The bill balances two legitimate aims—protecting victims from being held liable for debts they did not incur and ensuring creditors can collect valid obligations—but the mechanisms favor immediate consumer protection (collection freezes, record deletion, affirmative remedies) at the cost of imposing fast, potentially burdensome investigatory duties and substantial monetary exposure on creditors; reasonable people will disagree about where the balance between rapid consumer relief and protecting creditors from frivolous or obstructive claims should fall.

The bill shifts the front‑line evidentiary and operational burden onto creditors without specifying a detailed investigatory protocol or evidentiary standard beyond “reasonable investigation.” That opens two practical friction points: first, creditors must decide operationally what investigatory steps satisfy reasonableness within 30 days (data pulls, vendor checks, review of police reports), and second, courts will have to define the outer bounds of ‘knowingly’ failing to comply for double damages. Both create litigation risk and variation across creditors of different sizes.

A second tension concerns misuse and delay.
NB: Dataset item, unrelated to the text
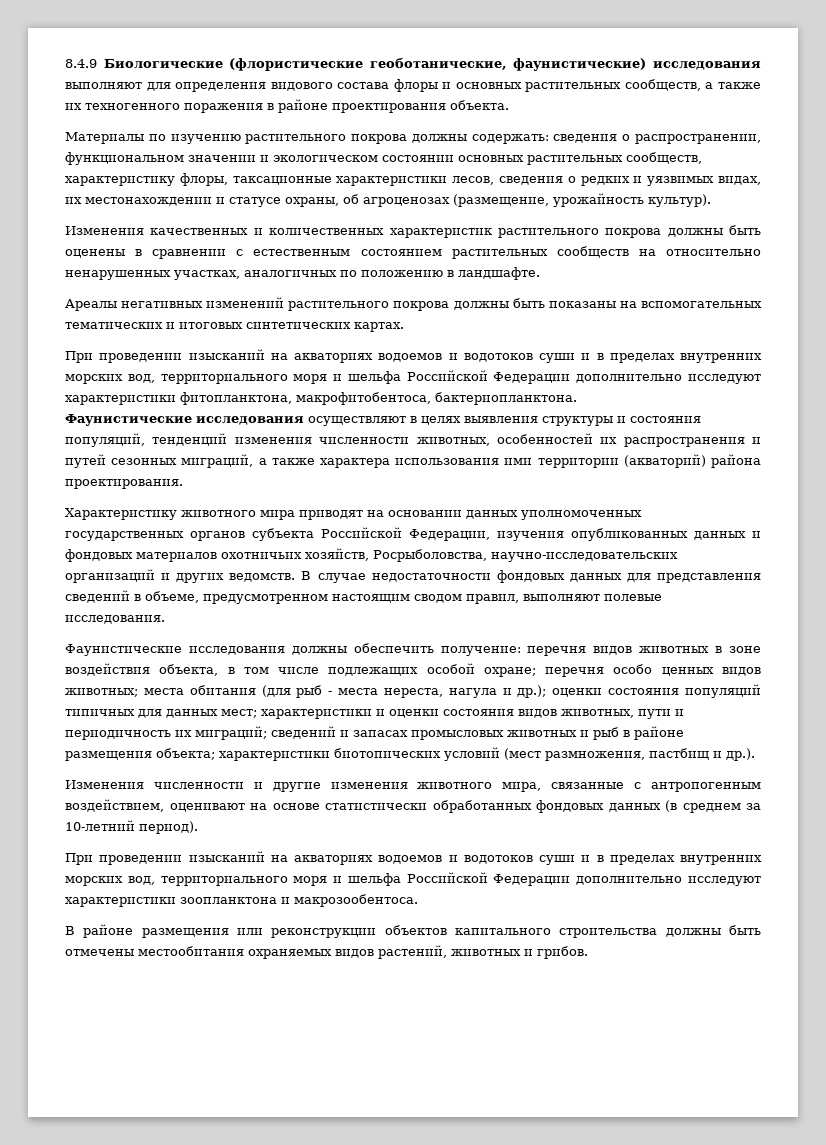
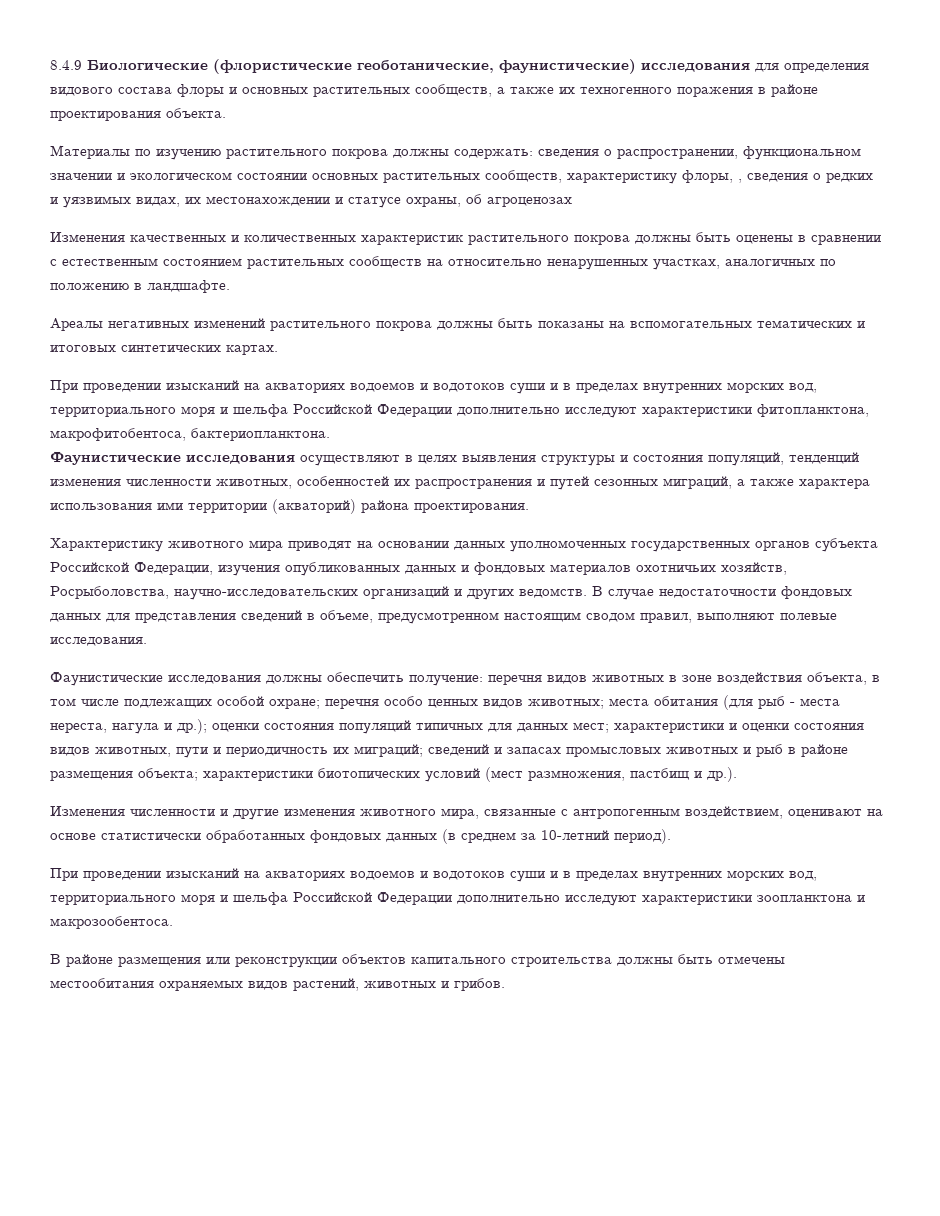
[65,82,142,89] выполняют -> (750, 67) none
[232,176,495,186] таксационные характеристики лесов, -> [738,179,742,183] ,
[453,193,711,207] (размещение, урожайность культур). -> (572, 202) none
The statute pauses collection and bars sales and collection during investigations and lawsuits, and while the intent is consumer protection, these mechanics can be used maliciously or strategically to delay collection of legitimate debts.

The affirmative defense (consumer agreed or received benefit) and the 30‑day investigatory window are the bill’s counterweights, but proving those defenses may itself require contested discovery, creating procedural complexity and cost. Finally, the practical ability of creditors to recover from the actual perpetrator is limited by the perpetrator’s solvency and enforceability—so the statute shifts loss‑bearing toward creditors and, indirectly, potentially toward consumers generally through pricing or credit availability.